2024 April 10 We are Billion Year Old Carbon
Yesterday was a beautiful day…or so everyone said. I spent the workday inside until 4pm, then I went to the bank, then I went to my Soil class at LCCC until 8pm. It really solidified to me that our education system is not natural. Before this school, I spent 6 years in mostly windowless spaces. Basement classrooms. The windows did not open anywhere in that building. This year I have windows. I’m grateful. My indoor plants are doing well. The windows even open! Bonus.
This school is the shiny gem of CMSD. The children of city officials and district administrators go here. Don’t ask why they would only send their kids to one school in the district…then send them to private high schools…

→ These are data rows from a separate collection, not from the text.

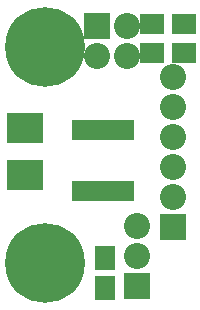
<source format=gts>
G04 #@! TF.FileFunction,Soldermask,Top*
%FSLAX46Y46*%
G04 Gerber Fmt 4.6, Leading zero omitted, Abs format (unit mm)*
G04 Created by KiCad (PCBNEW 4.0.5) date 07/09/17 22:51:53*
%MOMM*%
%LPD*%
G01*
G04 APERTURE LIST*
%ADD10C,0.150000*%
%ADD11C,6.758940*%
%ADD12R,3.008000X2.508000*%
%ADD13R,1.758000X2.008000*%
%ADD14R,2.208000X2.208000*%
%ADD15O,2.208000X2.208000*%
%ADD16R,2.008000X1.808000*%
%ADD17R,0.908000X1.708000*%
G04 APERTURE END LIST*
D10*
D11*
X152146000Y-92710000D03*
X152146000Y-110998000D03*
D12*
X150495000Y-103600000D03*
X150495000Y-99600000D03*
D13*
X157226000Y-110637000D03*
X157226000Y-113137000D03*
D14*
X160000000Y-113000000D03*
D15*
X160000000Y-110460000D03*
X160000000Y-107920000D03*
D14*
X156591000Y-90932000D03*
D15*
X156591000Y-93472000D03*
X159131000Y-90932000D03*
X159131000Y-93472000D03*
D14*
X163000000Y-108000000D03*
D15*
X163000000Y-105460000D03*
X163000000Y-102920000D03*
X163000000Y-100380000D03*
X163000000Y-97840000D03*
X163000000Y-95300000D03*
D16*
X163910000Y-93218000D03*
X161210000Y-93218000D03*
X163910000Y-90805000D03*
X161210000Y-90805000D03*
D17*
X159321500Y-99762000D03*
X158686500Y-99762000D03*
X158051500Y-99762000D03*
X157416500Y-99762000D03*
X156781500Y-99762000D03*
X156146500Y-99762000D03*
X155511500Y-99762000D03*
X154876500Y-99762000D03*
X154876500Y-104962000D03*
X155511500Y-104962000D03*
X156146500Y-104962000D03*
X156781500Y-104962000D03*
X157416500Y-104962000D03*
X158051500Y-104962000D03*
X158686500Y-104962000D03*
X159321500Y-104962000D03*
M02*

</source>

As I leave this profession I can’t help throwing a little shade. It’s not the students, teachers, administrator or even district that I blame. It’s our collective society. When the Ohio Supreme Court found the school funding system unconstitutional, then NOBODY followed through to change it…yes that’s a society problem. School funding, along with state testing, is modern day redlining. It is keeping the “have nots” away from the “haves”. You can overlay a map of state testing scores on top of median income and SURPRISE! It’s the same map. Enough people in the suburbs benefit from the system to notice the change.
Isn’t it fitting that the shiny gem of Cleveland schools sits on property they don’t own between an abandoned building and a homeless shelter? It fits perfectly into the stereotypical imagery suburbanites imagine for Cleveland school children.
I grew up in the suburbs. I know what people say. They love to confirm their biases…the biases the vote for, the biases they invest in, the biases they build their homes away from…
I didn’t expect today’s blog to get so dark so fast. What would I like society to do? Find public education properly in a way that considers EQUITY. There are formerly redlined communities that could really be built up. Give ALL Cleveland classroom windows that open. Invest in the collective common good. Knock down abandoned buildings that sit next to schools and plant a mini forest of inspiration. Consider ways to improve socioeconomic status of Clevelanders, improve mental healthcare, improve addiction services. Make owning a home and land affordable. It’s possible if we invest in it.